* Требования к заданиям
• A. Выпишите из цитируемого фрагмента отрывок между словами «У В. И. Влащенко» и «соболезнования Максима Максимыча!» включительно.
• B. С каким образом новеллы, согласно цитируемому фрагменту, исследователь связывает глубинную идею всего романа?
• C. Определите, соответствуют ли цитируемому фрагменту следующие утверждения. Для каждого ответьте «да» или «нет» и приведите точную цитату, на которой основан ответ.
(i) Печорин часто смеется и улыбается.
(ii) Смех Печорина вызывает у Максима Максимыча озноб.
(iii) Для исследователя Библия — настольная книга.

* Цитируемый фрагмент
§

У В. И. Влащенко сыскался единомышленник, обративший внимание на то, что «карие глаза Григория Александровича, сводившие с ума поклонниц, не смеялись, когда он смеялся!» «Печорин вообще редко смеется или улыбается. Впервые мы слышим его смех вместе с Максимом Максимычем. Вот только что умерла несчастная Бэла, любовница и очередная жертва Печорина…
Старый солдат Максим Максимыч не дрогнул бы перед лицом смерти, но смех Печорина прохватывает его ознобом»184.
А смех Печорина — это безумный смех, непроизвольная реакция на фальшивые официальные соболезнования Максима Максимыча!
Своей методологии В. И. Влащенко дозволяет творить чудеса: проникать туда, куда не достает понимание самих себя у персонажей, — в сферу их подсознательного. Вот и тут: бледность прочитана как знак «бессознательного предчувствия» Печорина. Еще: «…можно говорить, скорее, о бессознательной боли утраты совести, нравственного чувства в душе. И это, видимо, тоже бессознательно, оплакивает Печорин, ставший убийцей, подобно библейскому Каину»185.
Поскольку для исследователя Библия — настольная книга, то много чего он разглядел сквозь ее призму. Выдвигается и такой веселенький вопрос: «Что значит в структуре новеллы <«Фаталист»> и всего романа <?> Лермонтова образ свиньи?»186. Какой высокой чести удостоилось несчастное животное: оно возведено в образ, потеснив всяких там нехороших Печориных, да еще и в рамках всего произведения, а не одной новеллы, где реально встречается. «С нашей точки зрения, именно в “Фаталисте” выражена глубинная идея всего романа, и связана она с одним из ключевых образов новеллы — образом свиньи, “разрубленной пополам” пьяным казаком и ставшей “несчастной жертвой его храбрости”…» (с. 182). Но зато это повод процитировать библейскую историю… А уж если Библия свидетельствует, что в свиней бесы могут вселяться, то для тайн места не остается: «…Казак, стремясь освободиться от власти черта, убивает сначала свинью, в которую, как ему казалось <откуда такие сведения?>, вселился нечистый, а затем и человека, в образе которого черт снова явился ему» (с. 178). Несчастная свинья! Она-то чем виновата, что в нее кто-то вселяется, а кто-то на ночь глядя гоняется за ней да и разрубает пополам! Но зато рождается агрессивный символический образ: по версии исследователя, в книге Лермонтова «бесноватыми» становятся Грушницкий, и Печорин, и его трагический двойник (?) Вулич, и пьяный (до мерещившихся чертиков!) казак (с. 182). Это что же: поверив в Бога, надо уверовать во всю эту чертовщину?

§

* Извлечённые записи
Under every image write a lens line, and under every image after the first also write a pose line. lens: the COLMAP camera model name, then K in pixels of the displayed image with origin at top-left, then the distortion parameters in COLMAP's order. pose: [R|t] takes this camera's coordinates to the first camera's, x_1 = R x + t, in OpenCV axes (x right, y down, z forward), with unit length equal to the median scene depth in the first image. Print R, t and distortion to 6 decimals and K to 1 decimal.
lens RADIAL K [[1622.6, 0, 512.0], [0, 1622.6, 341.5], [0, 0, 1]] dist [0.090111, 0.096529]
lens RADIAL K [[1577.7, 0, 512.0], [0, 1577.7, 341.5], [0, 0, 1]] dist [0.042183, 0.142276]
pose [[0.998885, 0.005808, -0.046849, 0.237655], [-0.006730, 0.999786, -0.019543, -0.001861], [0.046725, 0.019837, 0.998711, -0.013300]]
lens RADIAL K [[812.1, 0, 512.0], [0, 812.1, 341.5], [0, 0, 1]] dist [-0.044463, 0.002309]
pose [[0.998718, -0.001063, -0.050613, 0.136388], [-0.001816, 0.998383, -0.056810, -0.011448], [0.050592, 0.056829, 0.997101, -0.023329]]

§

* Ответы к заданиям
• A.
У В. И. Влащенко сыскался единомышленник, обративший внимание на то, что «карие глаза Григория Александровича, сводившие с ума поклонниц, не смеялись, когда он смеялся!» «Печорин вообще редко смеется или улыбается. Впервые мы слышим его смех вместе с Максимом Максимычем. Вот только что умерла несчастная Бэла, любовница и очередная жертва Печорина…
Старый солдат Максим Максимыч не дрогнул бы перед лицом смерти, но смех Печорина прохватывает его ознобом»184.
А смех Печорина — это безумный смех, непроизвольная реакция на фальшивые официальные соболезнования Максима Максимыча!

• B. С образом свиньи, «разрубленной пополам» пьяным казаком.

• C.
(i) Нет: «Печорин вообще редко смеется или улыбается».
(ii) Да: «смех Печорина прохватывает его ознобом».
(iii) Да: «для исследователя Библия — настольная книга».